Roland Schulz, Geschäftsführer "Wissensimpuls" (Unternehmensberatung mit Schwerpunkt Arbeit und Gesundheit)

Welche Werkzeuge des Wissensmanagements gibt es und welche davon sind aus Ihrer Sicht besonders hervorzuheben?
Wissensmanagement sorgt dafür, dass der Einzelne im (Arbeits-)Alltag handlungsfähig ist. Am Beispiel der Reha-Beratung wäre diese Handlungsfähigkeit dann gegeben, wenn jemand zu den besten  Fördermöglichkeiten kompetent beraten wird. Das kann auf drei verschiedenen Ebenen erreicht werden: Mensch, Technik und Organisation.
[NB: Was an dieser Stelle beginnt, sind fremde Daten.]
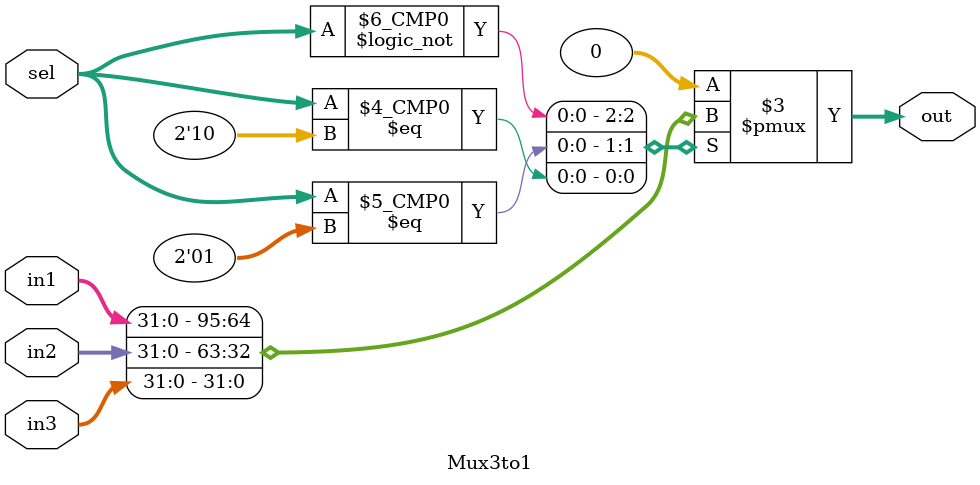
<source format=v>
module Mux3to1 #(parameter N = 32)(sel,in1,in2,in3,out);
    input [1:0]sel;
    input [N-1:0]in1,in2,in3;
    output reg [N-1:0]out;
    always @(sel,in1,in2,in3) begin
        out={N{1'b0}};
        case (sel)
            2'd0 : out=in1;
            2'd1 : out=in2;
            2'd2 : out=in3;
            default: out={N{1'b0}};
        endcase
        
    end
    
endmodule
</source>
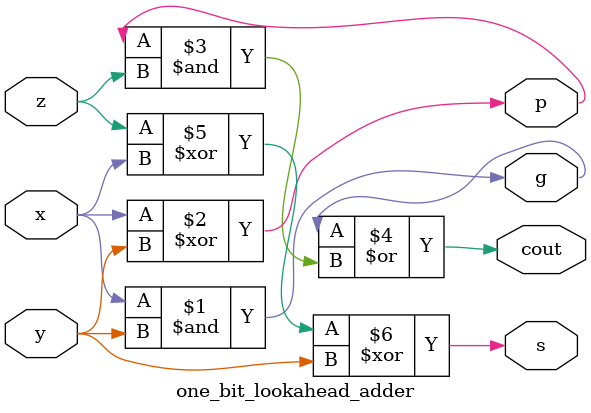
<source format=sv>
module carry_lookahead_adder
(
    input   logic[15:0]     A,
    input   logic[15:0]     B,
    output  logic[15:0]     Sum,
    output  logic           CO
);

    /* TODO
     *
     * Insert code here to implement a CLA adder.
     * Your code should be completly combinational (don't use always_ff or always_latch).
     * Feel free to create sub-modules or other files. */
     
	  logic c4, c8, c12;
	  logic pg0, pg1, pg2, pg3;
	  logic gg0, gg1, gg2, gg3;
	  
	  // c4  = gg0 | (0 & pg0);
	  // c8  = gg1 | (gg0 & pg1) | (0 & pg0 & pg1);
	  // c12 = gg2 | (gg1 & pg2) | (gg0 & pg2 & pg1) | (0 & pg2 & pg1 & pg0);
	  // CO  = gg3 | (gg2 & pg3) | (gg1 & pg3 & pg2) | (gg0 & pg3 & pg2 & pg0) | (0 & pg3 & pg2 & pg1 & pg0);
	 
	 //first input for cin should be 0
	 //separate into four group, four bits one group
	 //the carryout of the previous group should be the carry in for next group
	 //the final carry out should be CO 
	  
	  four_bit_lookahead_adder F0(.x(A[3 : 0]), .y(B[3 : 0]), .cin(1'b0), .s(Sum[3 : 0]), .p(pg0), .g(gg0), .cout( c4));
	  four_bit_lookahead_adder F1(.x(A[7 : 4]), .y(B[7 : 4]), .cin( c4), .s(Sum[7 : 4]), .p(pg1), .g(gg1), .cout( c8));
	  four_bit_lookahead_adder F2(.x(A[11: 8]), .y(B[11: 8]), .cin( c8), .s(Sum[11: 8]), .p(pg2), .g(gg2), .cout(c12));
	  four_bit_lookahead_adder F3(.x(A[15:12]), .y(B[15:12]), .cin(c12), .s(Sum[15:12]), .p(pg3), .g(gg3), .cout( CO));
	  
	  
	  
endmodule 

//detail for sub-level four bit lookahead adder
module four_bit_lookahead_adder(
	input  logic [3:0] x, //four bit for input
	input  logic [3:0] y,
	input  logic 	  cin,
	output logic [3:0] s, //four bit for sum
	output logic 		 p,
	output logic 		 g,
	output logic    cout //one carry out
);

	logic c0, c1, c2, c3;
	logic g0, g1, g2, g3;
	logic p0, p1, p2, p3;
	
	assign p  = (p0 & p1 & p2 & p3);  
	assign g  = (g3 | (g2 & p3) | (g1 & p2 & p3) | (g0 & p3 & p2 & p1)); //according to lab manual instruction
	// c0 = cin;
	// c1 = (cin & p0) |g0; 
	// c2 = (cin & p0 & p1) | (g0 & p1) | g1;
	// c3= (cin & p0 & p1 & p2) | (g0 & p1 & p2) | (g1 & p2) | g2;
	
	// cout = (cin & p0 & p1 & p2 & p3) | (g0 & p1 & p2 & p3) | (g1 & p2 & p3) |(g2 & p3)| g3;
	
	//separate each bit into next sub-level
	//the carry out of previous should be the carry in of the next
	
	one_bit_lookahead_adder A0(.x(x[0]), .y(y[0]), .z(cin), .p(p0), .g(g0), .s(s[0]), .cout(c0));
	one_bit_lookahead_adder A1(.x(x[1]), .y(y[1]), .z(c0),  .p(p1), .g(g1), .s(s[1]), .cout(c1));
	one_bit_lookahead_adder A2(.x(x[2]), .y(y[2]), .z(c1),  .p(p2), .g(g2), .s(s[2]), .cout(c2));
	one_bit_lookahead_adder A3(.x(x[3]), .y(y[3]), .z(c2),  .p(p3), .g(g3), .s(s[3]), .cout(cout));
	
	
	
endmodule
	
//detail for sub-level one bit adder

module one_bit_lookahead_adder(
	input x,
	input y,
	input z, //cin
	output logic p,
	output logic g,
	output logic s,
	output logic cout
);

	assign g = x&y;
	assign p = x^y;
	assign cout = g|(p&z);
	assign s = z^x^y; //according to instruction of lab manual

	
endmodule


</source>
Werkzeuge aus dem Bereich „Mensch“ sind meist sehr individuell und schwer von außen zu steuern, bspw. kontaktiert ein Berater aus der Servicestelle einen Experten, den
er oder sie auf einer Tagung kennengelernt hat. Dabei ist jeder für sich selbst verantwortlich, diese Kontakte zu knüpfen. Werkzeuge aus dem Bereich „Technik“ lassen sich meist sehr gut der breiten Masse zuführen,
berücksichtigen aber selten die individuellen Wissenslücken. So kann bspw. eine Wissensdatenbank bereitgestellt werden, die alle relevanten Informationen enthält. Allerdings werden die Nutzer dieser Datenbank
an ganz unterschiedlichen Stellen Wissenslücken haben und daher unterschiedlich bei der Suche vorgehen. Hinzu kommt der hohe Aufwand für eine vollständige Wissensbasis. Die organisatorischen Werkzeuge
sind meist in Form von Besprechungen oder Expertengruppen zu fi nden. Letztlich sind aber nicht die einzelnen Maßnahmen entscheidend, sondern eher die ganzheitliche Einbindung: Möchte ich eine Wissensdatenbank
integrieren, dann brauche ich auch Nutzer, die am Wissensaustausch interessiert sind und mitwirken sowie eine
Organisation, die Mitarbeitern die zeitlichen Ressourcen zur Verfügung stellt.

Welchen Zusammenhang sehen Sie zwischen Vernetzung und Wissensmanagement?
Wissensmanagement zeigt ganz deutlich, dass niemand eine Insel ist: Für den langfristigen Erfolg ist eine starke Vernetzung unabdingbar. Wo es zu Zeiten Goethes noch Universalgenies gab, gibt es heute Experten
in einzelnen Fachbereichen. Dies wirkt sich auf unsere Arbeitswelt aus: Wir müssen wissen, wo wir an das Wissen herankommen. Und sobald es komplexer wird, sind dafür (persönliche) Kontakte unerlässlich.
In bestimmten Bereichen sehen wir diese Vernetzung als vollkommen normal an: Niemand wundert sich, dass es neben dem Hausarzt auch dutzende Fachärzte gibt. Hier ist die Vernetzung sehr standardisiert und wird auch von allen gefordert. Und der Bereich der Rehabilitation bietet mit seiner breiten Träger-Landschaft ebenfalls Experten für verschiedene Lebenslagen. Allerdings muss man bei der Vernetzung zwischen der organisierten und der informellen Vernetzung unterscheiden. Wissensmanagement muss sich nicht immer nur auf groß angelegte organisatorische Ansätze berufen, sondern manchmal helfen auch informelle Gespräche (z. B. während des Mittagessens).

Wie gelingt aus Ihrer Sicht der Transfer des Themas Wissensmanagement in die Praxis? Geben Sie uns bitte ein Beispiel aus Ihrem Berufsalltag.
Die größten Hürden beim Wissensmanagement sind nach wie vor das mangelnde Interesse bei den Betroff enen („Ich möchte schon gern mehr wissen – aber wozu sollte ich die Zeit aufbringen, jemand anderem
etwas zu erklären?“) und den Organisationen („Austauschen können sich unsere Mitarbeiter doch jederzeit nebenbei.“). Wir planen zu selten Ressourcen für Wissensmanagement ein und wenn wir es doch versuchen,
dann meist in zu großen Schritten. Auch einfache Werkzeuge wie das Bereitstellen von Expertenlisten können die Arbeit deutlich erleichtern.
Die eigene Projekterfahrung bestätigt das: Erfolgreich liefen Wissensmanagementprojekte immer dann, wenn von Beginn an alle Betroff enen einbezogen wurden. Dies sorgt für Motivation und einen langen Atem. Darüber hinaus muss auch frühzeitig der Aufwand kommuniziert werden: So sind Piloteinsätze/Simulationen mit den Beteiligten für Wissensmanagementwerkzeuge unerlässlich und auch die Ressourcen für die Durchführung und Aufrechterhaltung müssen von Anfang an klar benannt werden.